Aim of the task:
Repeat all entries exactly.

Source data:
^^^^^^^^
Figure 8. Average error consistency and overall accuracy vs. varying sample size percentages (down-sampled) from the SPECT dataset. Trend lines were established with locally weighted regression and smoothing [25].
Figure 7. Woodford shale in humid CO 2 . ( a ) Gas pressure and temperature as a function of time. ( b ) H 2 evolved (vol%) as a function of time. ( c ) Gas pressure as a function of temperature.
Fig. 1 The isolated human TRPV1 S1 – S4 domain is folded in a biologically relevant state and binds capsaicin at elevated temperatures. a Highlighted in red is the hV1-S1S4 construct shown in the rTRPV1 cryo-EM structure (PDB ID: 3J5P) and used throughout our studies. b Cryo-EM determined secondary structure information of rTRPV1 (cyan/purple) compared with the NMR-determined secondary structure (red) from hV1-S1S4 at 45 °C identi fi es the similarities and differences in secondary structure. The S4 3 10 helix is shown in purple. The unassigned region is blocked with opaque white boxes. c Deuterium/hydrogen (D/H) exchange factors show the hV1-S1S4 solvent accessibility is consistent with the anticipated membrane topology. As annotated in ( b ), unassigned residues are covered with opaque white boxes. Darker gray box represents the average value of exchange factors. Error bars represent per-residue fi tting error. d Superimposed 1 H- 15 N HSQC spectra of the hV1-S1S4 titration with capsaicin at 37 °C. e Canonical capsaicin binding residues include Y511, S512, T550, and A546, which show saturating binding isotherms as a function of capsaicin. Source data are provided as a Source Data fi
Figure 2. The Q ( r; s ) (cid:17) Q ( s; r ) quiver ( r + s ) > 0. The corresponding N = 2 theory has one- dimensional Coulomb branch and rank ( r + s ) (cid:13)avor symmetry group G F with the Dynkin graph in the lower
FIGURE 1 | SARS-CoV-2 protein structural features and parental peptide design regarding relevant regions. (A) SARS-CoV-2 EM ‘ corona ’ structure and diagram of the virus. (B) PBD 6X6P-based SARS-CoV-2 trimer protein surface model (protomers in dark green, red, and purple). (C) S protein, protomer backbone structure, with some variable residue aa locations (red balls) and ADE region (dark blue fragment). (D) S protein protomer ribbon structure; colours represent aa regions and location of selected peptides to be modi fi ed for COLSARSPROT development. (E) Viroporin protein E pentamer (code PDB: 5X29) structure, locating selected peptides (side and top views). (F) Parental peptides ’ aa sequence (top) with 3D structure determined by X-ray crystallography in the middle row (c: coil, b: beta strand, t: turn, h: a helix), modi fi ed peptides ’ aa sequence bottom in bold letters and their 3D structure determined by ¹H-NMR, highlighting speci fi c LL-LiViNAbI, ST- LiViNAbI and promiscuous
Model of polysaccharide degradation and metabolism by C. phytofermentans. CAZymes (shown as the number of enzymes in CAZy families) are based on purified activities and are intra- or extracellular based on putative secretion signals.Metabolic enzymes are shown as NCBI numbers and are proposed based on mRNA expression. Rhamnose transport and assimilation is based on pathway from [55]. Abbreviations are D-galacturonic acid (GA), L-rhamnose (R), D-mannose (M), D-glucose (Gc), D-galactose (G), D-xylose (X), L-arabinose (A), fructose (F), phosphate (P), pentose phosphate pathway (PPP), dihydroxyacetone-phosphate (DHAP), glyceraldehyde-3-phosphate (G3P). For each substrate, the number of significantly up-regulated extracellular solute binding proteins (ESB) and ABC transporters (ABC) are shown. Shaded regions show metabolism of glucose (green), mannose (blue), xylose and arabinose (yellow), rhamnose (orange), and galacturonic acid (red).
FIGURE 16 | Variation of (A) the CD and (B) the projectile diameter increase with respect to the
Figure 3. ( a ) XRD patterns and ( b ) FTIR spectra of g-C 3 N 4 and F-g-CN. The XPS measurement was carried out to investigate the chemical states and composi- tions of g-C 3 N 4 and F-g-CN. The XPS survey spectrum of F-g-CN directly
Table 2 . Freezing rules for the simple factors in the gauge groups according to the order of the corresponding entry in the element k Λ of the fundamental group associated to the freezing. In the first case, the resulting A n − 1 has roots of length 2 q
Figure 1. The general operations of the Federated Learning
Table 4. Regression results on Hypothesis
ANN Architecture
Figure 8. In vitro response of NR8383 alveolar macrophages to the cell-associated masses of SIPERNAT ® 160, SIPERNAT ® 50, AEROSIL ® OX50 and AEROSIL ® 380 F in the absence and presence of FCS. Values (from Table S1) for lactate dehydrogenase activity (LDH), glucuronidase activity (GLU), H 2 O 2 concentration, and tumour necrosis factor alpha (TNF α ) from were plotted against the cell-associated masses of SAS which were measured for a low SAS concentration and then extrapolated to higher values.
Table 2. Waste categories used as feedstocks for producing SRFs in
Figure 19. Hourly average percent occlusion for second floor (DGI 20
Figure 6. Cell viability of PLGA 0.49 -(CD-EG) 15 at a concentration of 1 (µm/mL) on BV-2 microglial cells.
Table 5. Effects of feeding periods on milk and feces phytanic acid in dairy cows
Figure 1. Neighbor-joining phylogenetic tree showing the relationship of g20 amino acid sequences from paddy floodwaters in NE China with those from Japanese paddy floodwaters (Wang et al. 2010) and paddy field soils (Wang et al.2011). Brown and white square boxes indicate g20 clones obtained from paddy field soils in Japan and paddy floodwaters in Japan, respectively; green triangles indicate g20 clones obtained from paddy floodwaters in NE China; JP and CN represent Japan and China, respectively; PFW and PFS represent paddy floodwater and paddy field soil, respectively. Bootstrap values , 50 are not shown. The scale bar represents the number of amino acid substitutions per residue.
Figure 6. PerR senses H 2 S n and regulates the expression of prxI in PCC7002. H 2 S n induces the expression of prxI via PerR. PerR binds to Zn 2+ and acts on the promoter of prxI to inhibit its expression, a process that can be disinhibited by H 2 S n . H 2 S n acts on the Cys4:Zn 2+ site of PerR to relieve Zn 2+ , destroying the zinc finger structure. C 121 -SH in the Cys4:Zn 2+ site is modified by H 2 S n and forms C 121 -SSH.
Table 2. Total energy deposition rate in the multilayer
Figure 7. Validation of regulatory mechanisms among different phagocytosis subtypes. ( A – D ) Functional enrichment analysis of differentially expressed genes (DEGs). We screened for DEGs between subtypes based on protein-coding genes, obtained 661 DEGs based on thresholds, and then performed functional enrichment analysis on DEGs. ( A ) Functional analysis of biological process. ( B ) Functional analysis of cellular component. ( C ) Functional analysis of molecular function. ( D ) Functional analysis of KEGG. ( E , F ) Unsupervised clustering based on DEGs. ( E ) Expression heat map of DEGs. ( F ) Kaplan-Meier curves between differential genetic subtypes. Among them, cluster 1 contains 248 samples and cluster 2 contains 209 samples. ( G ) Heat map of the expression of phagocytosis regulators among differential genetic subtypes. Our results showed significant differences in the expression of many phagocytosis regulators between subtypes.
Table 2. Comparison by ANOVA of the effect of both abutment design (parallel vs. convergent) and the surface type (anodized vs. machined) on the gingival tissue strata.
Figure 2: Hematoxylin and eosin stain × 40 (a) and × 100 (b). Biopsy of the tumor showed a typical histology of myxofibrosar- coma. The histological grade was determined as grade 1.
^^^^^^^^
Response to the exercise:
Figure 8. Average error consistency and overall accuracy vs. varying sample size percentages (down-sampled) from the SPECT dataset. Trend lines were established with locally weighted regression and smoothing [25].
Figure 7. Woodford shale in humid CO 2 . ( a ) Gas pressure and temperature as a function of time. ( b ) H 2 evolved (vol%) as a function of time. ( c ) Gas pressure as a function of temperature.
Fig. 1 The isolated human TRPV1 S1 – S4 domain is folded in a biologically relevant state and binds capsaicin at elevated temperatures. a Highlighted in red is the hV1-S1S4 construct shown in the rTRPV1 cryo-EM structure (PDB ID: 3J5P) and used throughout our studies. b Cryo-EM determined secondary structure information of rTRPV1 (cyan/purple) compared with the NMR-determined secondary structure (red) from hV1-S1S4 at 45 °C identi fi es the similarities and differences in secondary structure. The S4 3 10 helix is shown in purple. The unassigned region is blocked with opaque white boxes. c Deuterium/hydrogen (D/H) exchange factors show the hV1-S1S4 solvent accessibility is consistent with the anticipated membrane topology. As annotated in ( b ), unassigned residues are covered with opaque white boxes. Darker gray box represents the average value of exchange factors. Error bars represent per-residue fi tting error. d Superimposed 1 H- 15 N HSQC spectra of the hV1-S1S4 titration with capsaicin at 37 °C. e Canonical capsaicin binding residues include Y511, S512, T550, and A546, which show saturating binding isotherms as a function of capsaicin. Source data are provided as a Source Data fi
Figure 2. The Q ( r; s ) (cid:17) Q ( s; r ) quiver ( r + s ) > 0. The corresponding N = 2 theory has one- dimensional Coulomb branch and rank ( r + s ) (cid:13)avor symmetry group G F with the Dynkin graph in the lower
FIGURE 1 | SARS-CoV-2 protein structural features and parental peptide design regarding relevant regions. (A) SARS-CoV-2 EM ‘ corona ’ structure and diagram of the virus. (B) PBD 6X6P-based SARS-CoV-2 trimer protein surface model (protomers in dark green, red, and purple). (C) S protein, protomer backbone structure, with some variable residue aa locations (red balls) and ADE region (dark blue fragment). (D) S protein protomer ribbon structure; colours represent aa regions and location of selected peptides to be modi fi ed for COLSARSPROT development. (E) Viroporin protein E pentamer (code PDB: 5X29) structure, locating selected peptides (side and top views). (F) Parental peptides ’ aa sequence (top) with 3D structure determined by X-ray crystallography in the middle row (c: coil, b: beta strand, t: turn, h: a helix), modi fi ed peptides ’ aa sequence bottom in bold letters and their 3D structure determined by ¹H-NMR, highlighting speci fi c LL-LiViNAbI, ST- LiViNAbI and promiscuous
Model of polysaccharide degradation and metabolism by C. phytofermentans. CAZymes (shown as the number of enzymes in CAZy families) are based on purified activities and are intra- or extracellular based on putative secretion signals.Metabolic enzymes are shown as NCBI numbers and are proposed based on mRNA expression. Rhamnose transport and assimilation is based on pathway from [55]. Abbreviations are D-galacturonic acid (GA), L-rhamnose (R), D-mannose (M), D-glucose (Gc), D-galactose (G), D-xylose (X), L-arabinose (A), fructose (F), phosphate (P), pentose phosphate pathway (PPP), dihydroxyacetone-phosphate (DHAP), glyceraldehyde-3-phosphate (G3P). For each substrate, the number of significantly up-regulated extracellular solute binding proteins (ESB) and ABC transporters (ABC) are shown. Shaded regions show metabolism of glucose (green), mannose (blue), xylose and arabinose (yellow), rhamnose (orange), and galacturonic acid (red).
FIGURE 16 | Variation of (A) the CD and (B) the projectile diameter increase with respect to the
Figure 3. ( a ) XRD patterns and ( b ) FTIR spectra of g-C 3 N 4 and F-g-CN. The XPS measurement was carried out to investigate the chemical states and composi- tions of g-C 3 N 4 and F-g-CN. The XPS survey spectrum of F-g-CN directly
Table 2 . Freezing rules for the simple factors in the gauge groups according to the order of the corresponding entry in the element k Λ of the fundamental group associated to the freezing. In the first case, the resulting A n − 1 has roots of length 2 q
Figure 1. The general operations of the Federated Learning
Table 4. Regression results on Hypothesis
ANN Architecture
Figure 8. In vitro response of NR8383 alveolar macrophages to the cell-associated masses of SIPERNAT ® 160, SIPERNAT ® 50, AEROSIL ® OX50 and AEROSIL ® 380 F in the absence and presence of FCS. Values (from Table S1) for lactate dehydrogenase activity (LDH), glucuronidase activity (GLU), H 2 O 2 concentration, and tumour necrosis factor alpha (TNF α ) from were plotted against the cell-associated masses of SAS which were measured for a low SAS concentration and then extrapolated to higher values.
Table 2. Waste categories used as feedstocks for producing SRFs in
Figure 19. Hourly average percent occlusion for second floor (DGI 20
Figure 6. Cell viability of PLGA 0.49 -(CD-EG) 15 at a concentration of 1 (µm/mL) on BV-2 microglial cells.
Table 5. Effects of feeding periods on milk and feces phytanic acid in dairy cows
Figure 1. Neighbor-joining phylogenetic tree showing the relationship of g20 amino acid sequences from paddy floodwaters in NE China with those from Japanese paddy floodwaters (Wang et al. 2010) and paddy field soils (Wang et al.2011). Brown and white square boxes indicate g20 clones obtained from paddy field soils in Japan and paddy floodwaters in Japan, respectively; green triangles indicate g20 clones obtained from paddy floodwaters in NE China; JP and CN represent Japan and China, respectively; PFW and PFS represent paddy floodwater and paddy field soil, respectively. Bootstrap values , 50 are not shown. The scale bar represents the number of amino acid substitutions per residue.
Figure 6. PerR senses H 2 S n and regulates the expression of prxI in PCC7002. H 2 S n induces the expression of prxI via PerR. PerR binds to Zn 2+ and acts on the promoter of prxI to inhibit its expression, a process that can be disinhibited by H 2 S n . H 2 S n acts on the Cys4:Zn 2+ site of PerR to relieve Zn 2+ , destroying the zinc finger structure. C 121 -SH in the Cys4:Zn 2+ site is modified by H 2 S n and forms C 121 -SSH.
Table 2. Total energy deposition rate in the multilayer
Figure 7. Validation of regulatory mechanisms among different phagocytosis subtypes. ( A – D ) Functional enrichment analysis of differentially expressed genes (DEGs). We screened for DEGs between subtypes based on protein-coding genes, obtained 661 DEGs based on thresholds, and then performed functional enrichment analysis on DEGs. ( A ) Functional analysis of biological process. ( B ) Functional analysis of cellular component. ( C ) Functional analysis of molecular function. ( D ) Functional analysis of KEGG. ( E , F ) Unsupervised clustering based on DEGs. ( E ) Expression heat map of DEGs. ( F ) Kaplan-Meier curves between differential genetic subtypes. Among them, cluster 1 contains 248 samples and cluster 2 contains 209 samples. ( G ) Heat map of the expression of phagocytosis regulators among differential genetic subtypes. Our results showed significant differences in the expression of many phagocytosis regulators between subtypes.
Table 2. Comparison by ANOVA of the effect of both abutment design (parallel vs. convergent) and the surface type (anodized vs. machined) on the gingival tissue strata.
Figure 2: Hematoxylin and eosin stain × 40 (a) and × 100 (b). Biopsy of the tumor showed a typical histology of myxofibrosar- coma. The histological grade was determined as grade 1.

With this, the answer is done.